Task data:
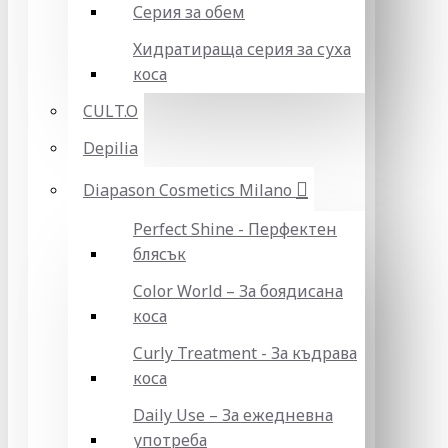
Серия за обем
Хидратираща серия за суха
коса
CULT.O
Depilia
Diapason Cosmetics Milano
Perfect Shine - Перфектен
блясък
Color World – За боядисана
коса
Curly Treatment - За къдрава
коса
Daily Use – За ежедневна
употреба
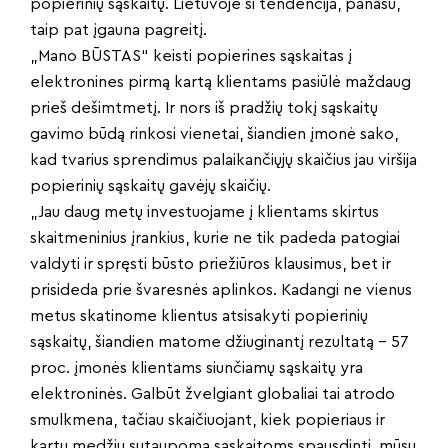
popierinių sąskaitų. Lietuvoje ši tendencija, panašu,
taip pat įgauna pagreitį.
„Mano BŪSTAS“ keisti popierines sąskaitas į
elektronines pirmą kartą klientams pasiūlė maždaug
prieš dešimtmetį. Ir nors iš pradžių tokį sąskaitų
gavimo būdą rinkosi vienetai, šiandien įmonė sako,
kad tvarius sprendimus palaikančiųjų skaičius jau viršija
popierinių sąskaitų gavėjų skaičių.
„Jau daug metų investuojame į klientams skirtus
skaitmeninius įrankius, kurie ne tik padeda patogiai
valdyti ir spręsti būsto priežiūros klausimus, bet ir
prisideda prie švaresnės aplinkos. Kadangi ne vienus
metus skatinome klientus atsisakyti popierinių
sąskaitų, šiandien matome džiuginantį rezultatą – 57
proc. įmonės klientams siunčiamų sąskaitų yra
elektroninės. Galbūt žvelgiant globaliai tai atrodo
smulkmena, tačiau skaičiuojant, kiek popieriaus ir
kartu medžių sutaupoma sąskaitoms spausdinti, mūsų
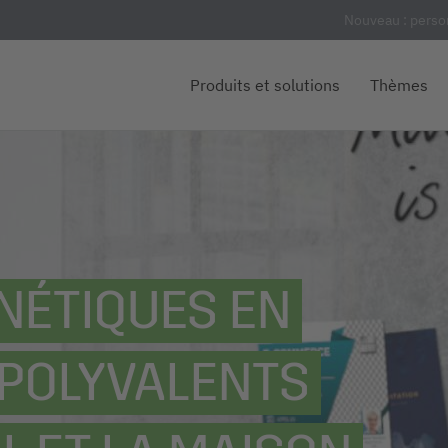
Nouveau : person
Produits et solutions
Thèmes
NÉTIQUES EN
 POLYVALENTS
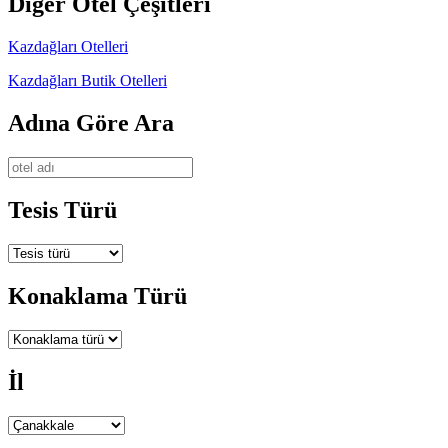
Diğer Otel Çeşitleri
Kazdağları Otelleri
Kazdağları Butik Otelleri
Adına Göre Ara
Tesis Türü
Konaklama Türü
İl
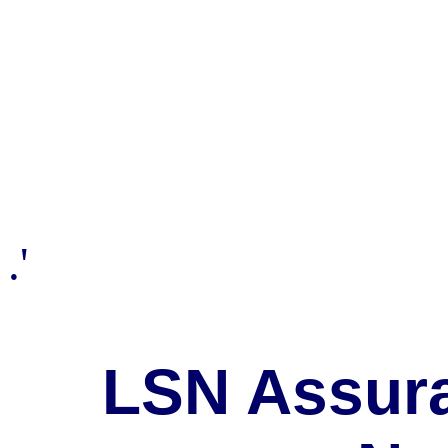
.'
LSN Assura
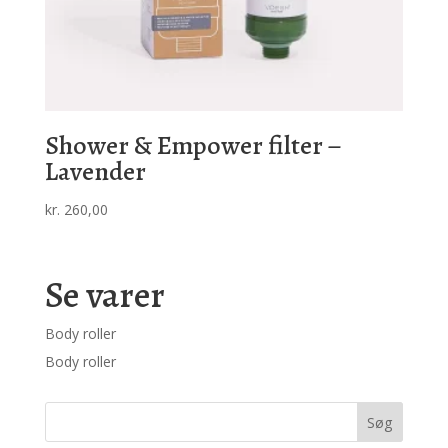
Shower & Empower filter –
Lavender
kr.
260,00
Se varer
Body roller
Body roller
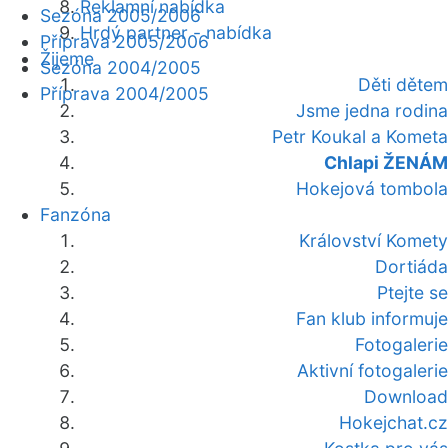
Reklamní nabídka
Sezóna 2005/2006
Hrdý partner - nabídka
Příprava 2005/2006
Žijeme
Sezóna 2004/2005
Děti dětem
Příprava 2004/2005
Jsme jedna rodina
Petr Koukal a Kometa
Chlapi ŽENÁM
Hokejová tombola
Fanzóna
Království Komety
Dortiáda
Ptejte se
Fan klub informuje
Fotogalerie
Aktivní fotogalerie
Download
Hokejchat.cz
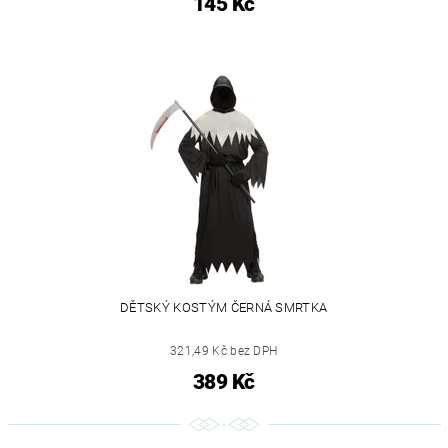
145 Kč
DĚTSKÝ KOSTÝM ČERNÁ SMRTKA
321,49 Kč bez DPH
389 Kč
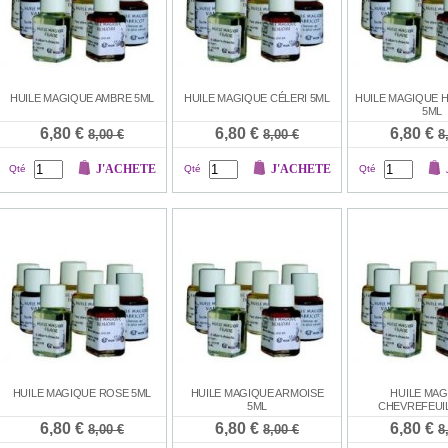
HUILE MAGIQUE AMBRE 5ML
HUILE MAGIQUE CÉLERI 5ML
HUILE MAGIQUE 
5ML
6,80 €
6,80 €
6,80 €
8,00 €
8,00 €
8
J'ACHETE
J'ACHETE
Qté
Qté
Qté
HUILE MAGIQUE ROSE 5ML
HUILE MAGIQUE ARMOISE
HUILE MAG
5ML
CHEVREFEUIL
6,80 €
6,80 €
6,80 €
8,00 €
8,00 €
8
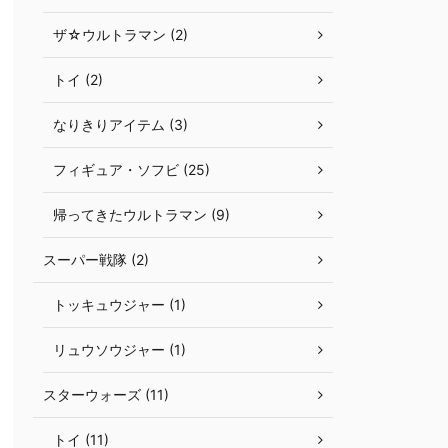
ザ☆ウルトラマン (2)
トイ (2)
なりきりアイテム (3)
フィギュア・ソフビ (25)
帰ってきたウルトラマン (9)
スーパー戦隊 (2)
トッキュウジャー (1)
リュウソウジャー (1)
スターウォーズ (11)
トイ (11)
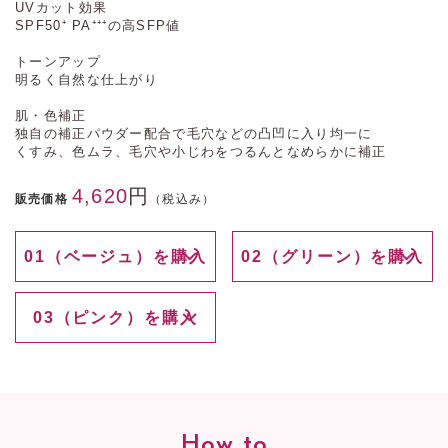
UVカット効果
SPF50⁺ PA⁺⁺⁺の高SFP値
トーンアップ
明るく自然な仕上がり
肌・色補正
独自の補正パウダー配合で毛穴などの凸凹に入り均一に
くすみ、色ムラ、毛穴や小じわをつるんとなめらかに補正
4,620
円
販売価格
（税込み）
01（ベージュ）を購入
02（グリーン）を購入
03（ピンク）を購入
How to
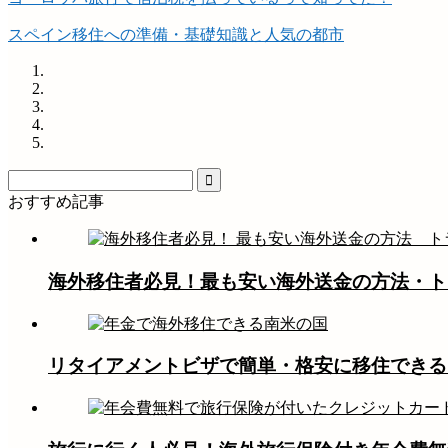
スペイン移住への準備・基礎知識と人気の都市
おすすめ記事
海外移住者必見！最も安い海外送金の方法・ト
リタイアメントビザで簡単・格安に移住できる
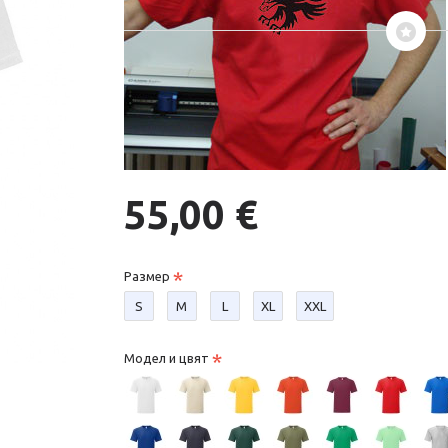
55,00 €
Размер
S
М
L
XL
XXL
Модел и цвят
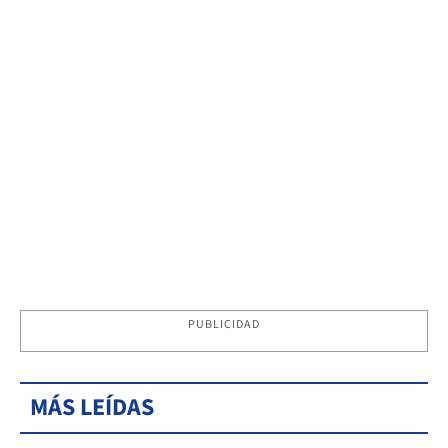
PUBLICIDAD
MÁS LEÍDAS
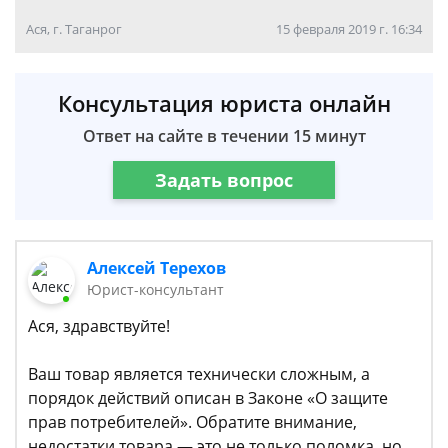
Ася, г. Таганрог
15 февраля 2019 г. 16:34
Консультация юриста онлайн
Ответ на сайте в течении 15 минут
Задать вопрос
Алексей Терехов
Юрист-консультант
Ася, здравствуйте!
Ваш товар является технически сложным, а
порядок действий описан в Законе «О защите
прав потребителей». Обратите внимание,
недостатки товара — это не только поломка, но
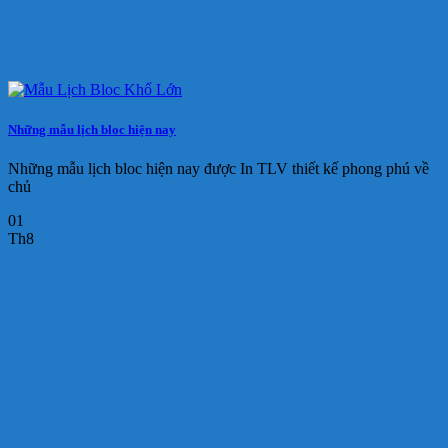
Những mẫu lịch bloc hiện nay
Những mẫu lịch bloc hiện nay được In TLV thiết kế phong phú về
chủ
01
Th8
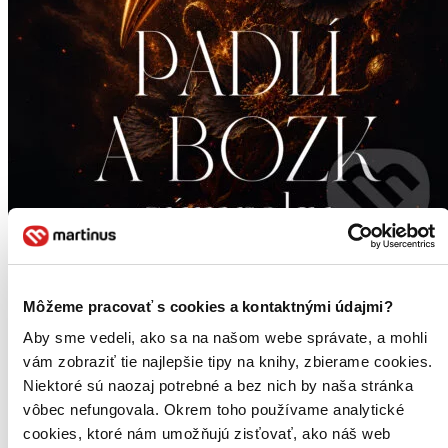
Novinka
Padlí a bozk súmraku
Môžeme pracovať s cookies a kontaktnými údajmi?
Carissa Broadbent
Aby sme vedeli, ako sa na našom webe správate, a mohli
4. diel série
Koruny Nyaxie
vám zobraziť tie najlepšie tipy na knihy, zbierame cookies.
Niektoré sú naozaj potrebné a bez nich by naša stránka
V napínavom vyvrcholení príbehu o Mische a Asarovi, ktorý sa
vôbec nefungovala. Okrem toho používame analytické
začal bestsellerom Slávik a srdce z kameňa, musia upírski milenci
zájsť až do najvzdialenejších kútov podsvetia, aby prekabátili smrť...
cookies, ktoré nám umožňujú zisťovať, ako náš web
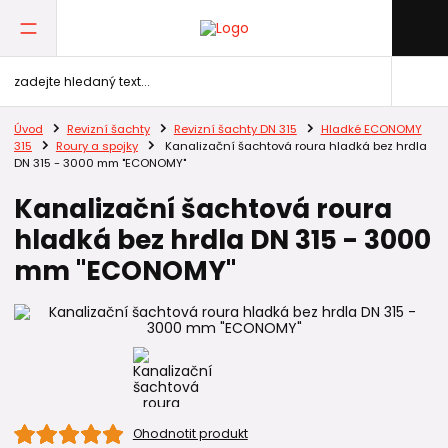
Úvod
Revizní šachty
Revizní šachty DN 315
Hladké ECONOMY
315
Roury a spojky
Kanalizační šachtová roura hladká bez hrdla
DN 315 - 3000 mm "ECONOMY"
Kanalizační šachtová roura
hladká bez hrdla DN 315 - 3000
mm "ECONOMY"
Ohodnotit produkt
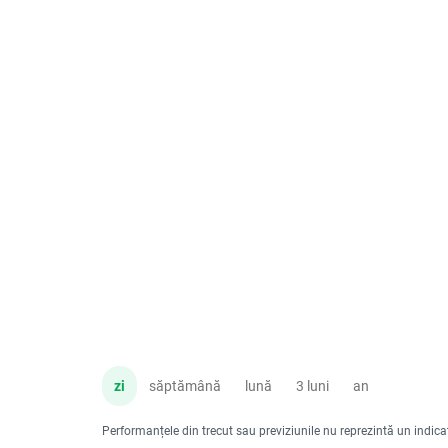
zi
săptămână
lună
3 luni
an
Performanțele din trecut sau previziunile nu reprezintă un indicator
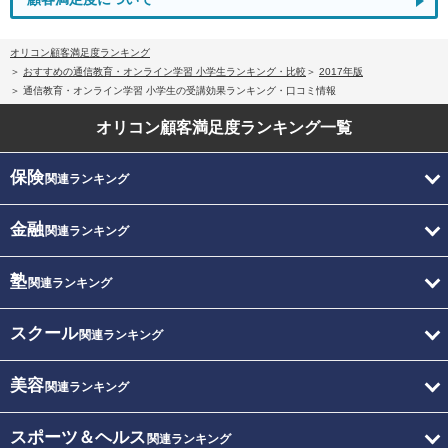
オリコン顧客満足度ランキング
おすすめの通信教育・オンライン学習 小学生ランキング・比較
2017年版
通信教育・オンライン学習 小学生の受講効果ランキング・口コミ情報
オリコン顧客満足度
ランキング一覧
保険
関連ランキング
金融
関連ランキング
塾
関連ランキング
スクール
関連ランキング
美容
関連ランキング
スポーツ＆ヘルス
関連ランキング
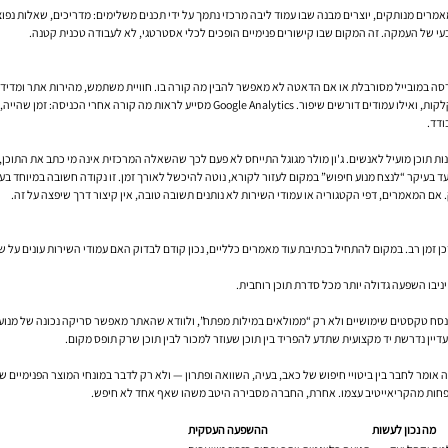
אמרים מנותקים, יוצרים מבנה שבו עמוד ליבה מרכזי נתמך על ידי תכנים משלימים: מדריכים, שאלות נפוצ
עי של העמקה. זה המקום שבו קישורים פנימיים הופכים לכלי אסטרטגי, לא לעבודה טכנית קטנה.
הגרסה במובייל מסורבלת או אם הדאטה לא מאפשר להבין מה קורה בו. חוויית משתמש, מהירות אתר ומדי
ודד.
ות תוכן מועיל לאנשים. ג'ון מולר מגוגל התייחס לא פעם לכך שהשאלה המרכזית אינה מי כתב את התוכן,
 שירות, כמה עמודי מידע ובלוג שלא עודכן זמן רב. במקום להתחיל בכתיבת עוד מאמרים כלליים, נכון קודם לבדוק האם עמודי
ניבו השפעה גדולה יותר מכל סדרת תוכן רוחבית.
 לנסח טקסטים שימושיים ולא רק “ממולאים במילות מפתח”, ולוודא שהאתר מאפשר סריקה נכונה של מנוע
לא פחות מהקריאייטיב עצמו. אחרת, החברה מסבירה היטב משהו שאף אחד לא חיפש.
מה נכון לעשות
ההשפעה העסקית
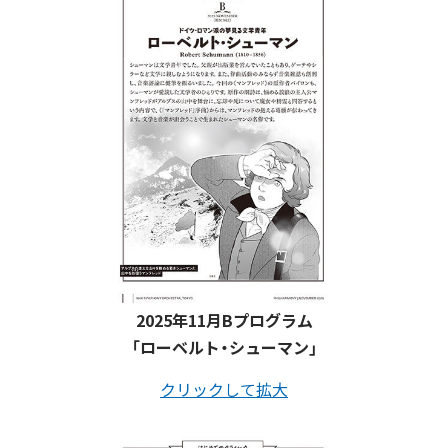
2025年11月Bプログラム
「ローベルト・シューマン」
クリックして拡大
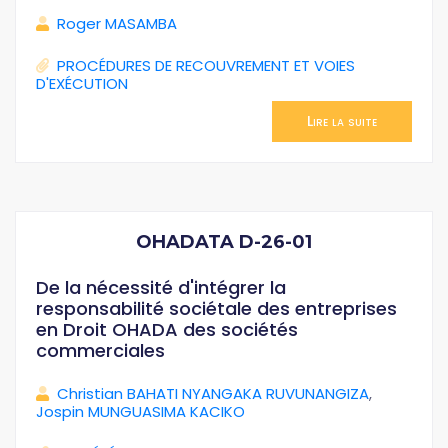
Roger MASAMBA
PROCÉDURES DE RECOUVREMENT ET VOIES
D'EXÉCUTION
Lire la suite
OHADATA D-26-01
De la nécessité d'intégrer la
responsabilité sociétale des entreprises
en Droit OHADA des sociétés
commerciales
Christian BAHATI NYANGAKA RUVUNANGIZA
,
Jospin MUNGUASIMA KACIKO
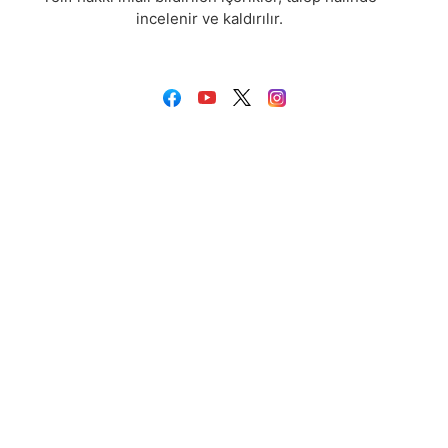
incelenir ve kaldırılır.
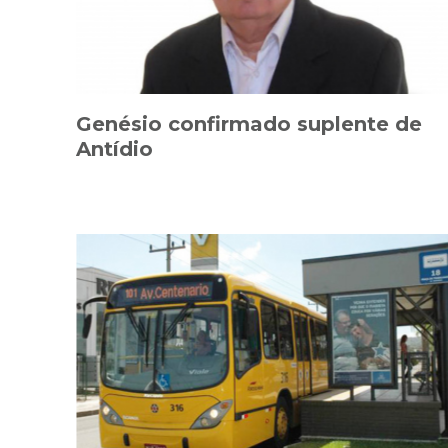
Genésio confirmado suplente de
Antídio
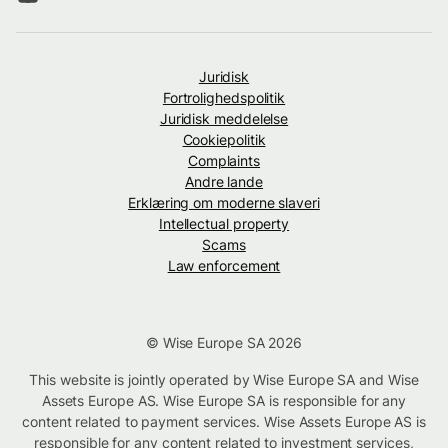
Juridisk
Fortrolighedspolitik
Juridisk meddelelse
Cookiepolitik
Complaints
Andre lande
Erklæring om moderne slaveri
Intellectual property
Scams
Law enforcement
© Wise Europe SA 2026
This website is jointly operated by Wise Europe SA and Wise
Assets Europe AS. Wise Europe SA is responsible for any
content related to payment services. Wise Assets Europe AS is
responsible for any content related to investment services,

What to work on:
Write out the text read from every row exactly as given above, leaving the pictures out of your answer.

Worked solution:
Серия за обем
Хидратираща серия за суха
коса
CULT.O
Depilia
Diapason Cosmetics Milano
Perfect Shine - Перфектен
блясък
Color World – За боядисана
коса
Curly Treatment - За къдрава
коса
Daily Use – За ежедневна
употреба
popierinių sąskaitų. Lietuvoje ši tendencija, panašu,
taip pat įgauna pagreitį.
„Mano BŪSTAS“ keisti popierines sąskaitas į
elektronines pirmą kartą klientams pasiūlė maždaug
prieš dešimtmetį. Ir nors iš pradžių tokį sąskaitų
gavimo būdą rinkosi vienetai, šiandien įmonė sako,
kad tvarius sprendimus palaikančiųjų skaičius jau viršija
popierinių sąskaitų gavėjų skaičių.
„Jau daug metų investuojame į klientams skirtus
skaitmeninius įrankius, kurie ne tik padeda patogiai
valdyti ir spręsti būsto priežiūros klausimus, bet ir
prisideda prie švaresnės aplinkos. Kadangi ne vienus
metus skatinome klientus atsisakyti popierinių
sąskaitų, šiandien matome džiuginantį rezultatą – 57
proc. įmonės klientams siunčiamų sąskaitų yra
elektroninės. Galbūt žvelgiant globaliai tai atrodo
smulkmena, tačiau skaičiuojant, kiek popieriaus ir
kartu medžių sutaupoma sąskaitoms spausdinti, mūsų
Nouveau : person
Produits et solutions
Thèmes
NÉTIQUES EN
 POLYVALENTS
Diğer Otel Çeşitleri
Kazdağları Otelleri
Kazdağları Butik Otelleri
Adına Göre Ara
Tesis Türü
Konaklama Türü
İl
.'
LSN Assura
Shower & Empower filter –
Lavender
kr.
260,00
Se varer
Body roller
Body roller
Reklamní nabídka
Sezóna 2005/2006
Hrdý partner - nabídka
Příprava 2005/2006
Žijeme
Sezóna 2004/2005
Děti dětem
Příprava 2004/2005
Jsme jedna rodina
Petr Koukal a Kometa
Chlapi ŽENÁM
Hokejová tombola
Fanzóna
Království Komety
Dortiáda
Ptejte se
Fan klub informuje
Fotogalerie
Aktivní fotogalerie
Download
Hokejchat.cz
145 Kč
DĚTSKÝ KOSTÝM ČERNÁ SMRTKA
321,49 Kč bez DPH
389 Kč
HUILE MAGIQUE AMBRE 5ML
HUILE MAGIQUE CÉLERI 5ML
HUILE MAGIQUE 
5ML
6,80 €
6,80 €
6,80 €
8,00 €
8,00 €
8
J'ACHETE
J'ACHETE
Qté
Qté
Qté
HUILE MAGIQUE ROSE 5ML
HUILE MAGIQUE ARMOISE
HUILE MAG
5ML
CHEVREFEUIL
6,80 €
6,80 €
6,80 €
8,00 €
8,00 €
8
ザ☆ウルトラマン (2)
トイ (2)
なりきりアイテム (3)
フィギュア・ソフビ (25)
帰ってきたウルトラマン (9)
スーパー戦隊 (2)
トッキュウジャー (1)
リュウソウジャー (1)
スターウォーズ (11)
トイ (11)
UVカット効果
SPF50⁺ PA⁺⁺⁺の高SFP値
トーンアップ
明るく自然な仕上がり
肌・色補正
独自の補正パウダー配合で毛穴などの凸凹に入り均一に
くすみ、色ムラ、毛穴や小じわをつるんとなめらかに補正
4,620
円
販売価格
（税込み）
01（ベージュ）を購入
02（グリーン）を購入
03（ピンク）を購入
How to
スペイン移住への準備・基礎知識と人気の都市
おすすめ記事
海外移住者必見！最も安い海外送金の方法・ト
リタイアメントビザで簡単・格安に移住できる
55,00 €
Размер
S
М
L
XL
XXL
Модел и цвят
PUBLICIDAD
MÁS LEÍDAS
Ася, г. Таганрог
15 февраля 2019 г. 16:34
Консультация юриста онлайн
Ответ на сайте в течении 15 минут
Задать вопрос
Алексей Терехов
Юрист-консультант
Ася, здравствуйте!
Ваш товар является технически сложным, а
порядок действий описан в Законе «О защите
прав потребителей». Обратите внимание,
недостатки товара — это не только поломка, но
Những mẫu lịch bloc hiện nay
Những mẫu lịch bloc hiện nay được In TLV thiết kế phong phú về
chủ
01
Th8
Novinka
Padlí a bozk súmraku
Môžeme pracovať s cookies a kontaktnými údajmi?
Carissa Broadbent
Aby sme vedeli, ako sa na našom webe správate, a mohli
4. diel série
Koruny Nyaxie
vám zobraziť tie najlepšie tipy na knihy, zbierame cookies.
Niektoré sú naozaj potrebné a bez nich by naša stránka
V napínavom vyvrcholení príbehu o Mische a Asarovi, ktorý sa
vôbec nefungovala. Okrem toho používame analytické
začal bestsellerom Slávik a srdce z kameňa, musia upírski milenci
zájsť až do najvzdialenejších kútov podsvetia, aby prekabátili smrť...
cookies, ktoré nám umožňujú zisťovať, ako náš web
Úvod
Revizní šachty
Revizní šachty DN 315
Hladké ECONOMY
315
Roury a spojky
Kanalizační šachtová roura hladká bez hrdla
DN 315 - 3000 mm "ECONOMY"
Kanalizační šachtová roura
hladká bez hrdla DN 315 - 3000
mm "ECONOMY"
Ohodnotit produkt
zi
săptămână
lună
3 luni
an
Performanțele din trecut sau previziunile nu reprezintă un indicator
オリコン顧客満足度ランキング
おすすめの通信教育・オンライン学習 小学生ランキング・比較
2017年版
通信教育・オンライン学習 小学生の受講効果ランキング・口コミ情報
オリコン顧客満足度
ランキング一覧
保険
関連ランキング
金融
関連ランキング
塾
関連ランキング
スクール
関連ランキング
美容
関連ランキング
スポーツ＆ヘルス
関連ランキング
אמרים מנותקים, יוצרים מבנה שבו עמוד ליבה מרכזי נתמך על ידי תכנים משלימים: מדריכים, שאלות נפוצ
עי של העמקה. זה המקום שבו קישורים פנימיים הופכים לכלי אסטרטגי, לא לעבודה טכנית קטנה.
הגרסה במובייל מסורבלת או אם הדאטה לא מאפשר להבין מה קורה בו. חוויית משתמש, מהירות אתר ומדי
ודד.
ות תוכן מועיל לאנשים. ג'ון מולר מגוגל התייחס לא פעם לכך שהשאלה המרכזית אינה מי כתב את התוכן,
 שירות, כמה עמודי מידע ובלוג שלא עודכן זמן רב. במקום להתחיל בכתיבת עוד מאמרים כלליים, נכון קודם לבדוק האם עמודי
ניבו השפעה גדולה יותר מכל סדרת תוכן רוחבית.
 לנסח טקסטים שימושיים ולא רק “ממולאים במילות מפתח”, ולוודא שהאתר מאפשר סריקה נכונה של מנוע
לא פחות מהקריאייטיב עצמו. אחרת, החברה מסבירה היטב משהו שאף אחד לא חיפש.
מה נכון לעשות
ההשפעה העסקית
2025年11月Bプログラム
「ローベルト・シューマン」
クリックして拡大
Roger MASAMBA
PROCÉDURES DE RECOUVREMENT ET VOIES
D'EXÉCUTION
Lire la suite
OHADATA D-26-01
De la nécessité d'intégrer la
responsabilité sociétale des entreprises
en Droit OHADA des sociétés
commerciales
Christian BAHATI NYANGAKA RUVUNANGIZA
,
Jospin MUNGUASIMA KACIKO
incelenir ve kaldırılır.
Genésio confirmado suplente de
Antídio
Juridisk
Fortrolighedspolitik
Juridisk meddelelse
Cookiepolitik
Complaints
Andre lande
Erklæring om moderne slaveri
Intellectual property
Scams
Law enforcement
© Wise Europe SA 2026
This website is jointly operated by Wise Europe SA and Wise
Assets Europe AS. Wise Europe SA is responsible for any
content related to payment services. Wise Assets Europe AS is
responsible for any content related to investment services,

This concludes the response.